CEO's Notebook

Short articles on such topics as how much misclassified workers can cost you; changing your distribution strategy; and getting commitment from contractors.

 

Misclassifying Workers Can Cost You, Big Time

When are freelancers really your employees?

By Ilan Mochari

Ron Bourquin isn't the first executive to find out that the contractors he'd hired were actually his employees -- at least in the eyes of the law. But three years ago, after Bourquin's company inadvertently failed to pay payroll taxes for "between 6 and 10" of its workers, he learned the hard way.

Like many high-tech companies, Cardima Inc. -- a $3.5-million maker of heart catheters based in Fremont, Calif. -- relied on freelance consultants for highly specialized tasks. The problem was that some of the company's independent contractors logged 40 hours a week, worked exclusively for Cardima, and were paid by the hour. To the state of California, those conditions meant that they were Cardima employees. Bourquin, Cardima's chief financial officer, says that the company was required to pay the state a lofty sum, somewhere "under $25,000," in a settlement.

This type of misclassification error is common, according to employment-law experts. "Often small businesses believe that simply putting a label on a worker will solve the problem," says Jeffrey Pasek, chairman of the Labor and Employment Law Department of Cozen and O'Connor, a law firm based in Philadelphia. "They think that if they say someone is a contractor and the worker agrees, then it must be so."

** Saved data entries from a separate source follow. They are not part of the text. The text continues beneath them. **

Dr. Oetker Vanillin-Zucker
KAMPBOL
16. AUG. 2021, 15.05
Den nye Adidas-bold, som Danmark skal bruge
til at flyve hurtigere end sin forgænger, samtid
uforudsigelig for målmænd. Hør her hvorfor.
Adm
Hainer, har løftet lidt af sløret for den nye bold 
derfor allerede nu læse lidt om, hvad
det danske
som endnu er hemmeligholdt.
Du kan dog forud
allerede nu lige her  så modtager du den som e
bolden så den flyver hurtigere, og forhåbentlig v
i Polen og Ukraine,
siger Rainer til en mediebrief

Once Cardima realized it had violated the law, it enlisted a consulting firm to develop a questionnaire for prescreening potential workers. Questions included the following: "Can the worker document that he is in business as an independent contractor?" and "Can the worker prove that he has other clients and pays for all work-related expenses himself?"

Grilling prospective freelancers and keeping records of those results are just two measures that all businesses that use independent contractors should take. Noreen McDermott, a lawyer at the Palo Alto, Calif., branch of law firm Baker & McKenzie, suggests that companies hire only contractors who have incorporated. "That affords you the protection of being able to say that the contractor is an employee of his own corporation," she says. Another key factor to consider, McDermott adds, is the way in which the worker is compensated. A true contractor is paid not by the hour but by the project, with specific goals, fees, and completion dates set out in a contract.

Cardima now retains part-time help through a temp agency. Yet using a temp agency doesn't automatically exempt a business from paying payroll taxes and providing benefits. Pasek recommends getting indemnity agreements from all temp firms. But McDermott warns that even having indemnity agreements won't protect companies that are proved to be skirting employee-related costs.

Both agree, though, that state and national authorities are auditing employee misclassification like never before. And as with any government audit, you are guilty whether you meant to break the law or not.


Independent Testing

If you want to comply with state and federal regulations on classifying workers, talk to an HR expert. Rules vary from state to state.

Still, there are some basic guidelines suggested by the following experts: Andrew Schultz, president of Pro Unlimited Inc., the $110-million workforce-management consultancy in Boca Raton, Fla., that solved Cardima's ailments; Noreen McDermott, a lawyer with the firm of Baker & McKenzie, in Chicago; and Jeffrey Pasek, a partner at the law firm of Cozen and O'Connor.

  • Pay independent contractors by the project, not by the hour. Separate contractors from the mainstream workforce. Almost anything -- a contractor's presence on your softball team or at company meetings -- can be used to prove that the contractor is an employee.
  • Bar contractors from company resources. Truly independent contractors pay their own expenses, use their own equipment, and work on their own premises.
  • Screen all incoming workers. Use a lawyer-approved written test, asking questions about the contractors' independence.
  • Reassess the classifications of your workforce every six months. Regulations can change, as can your relationship with a worker. --I.M.

Hot Tips

If a big, newly public competitor of yours is getting good press, don't be alarmed about some new threat. First, do a little background check before you buy an analyst's hype about a competitor. Analysts at investment banks often take a shine to companies that they've taken public. That's the finding of a new study by Cornell University's Johnson Graduate School of Management. The authors -- associate professor Roni Michaely and Ph.D. candidate Kent Womack -- tracked more than 200 "analysts' recommendations of companies that completed IPOs in 1990-1991." According to their research, companies plugged by an analyst whose firm did not underwrite the initial public offering performed 50% better than businesses recommended by an analyst at the bank that orchestrated the offering. --Mike Hofman

Like most business owners who resell equipment, Kevin Dowd knows what it's like to be short on cash. Dowd is president of Atlantic Computing Technology Corp., a $6-million, 15-employee network-security company in East Hartford, Conn. To resell hardware, he first has to buy the equipment himself, then wait 30 days for the customer to pay him. Under those conditions, some owners would keep cash in the business by not paying themselves. Dowd preserves cash by paying himself but refusing to cash the check until he knows the business can cover it. That way, the payroll bookkeeping remains clean, and the cash supply doesn't run out. --I.M.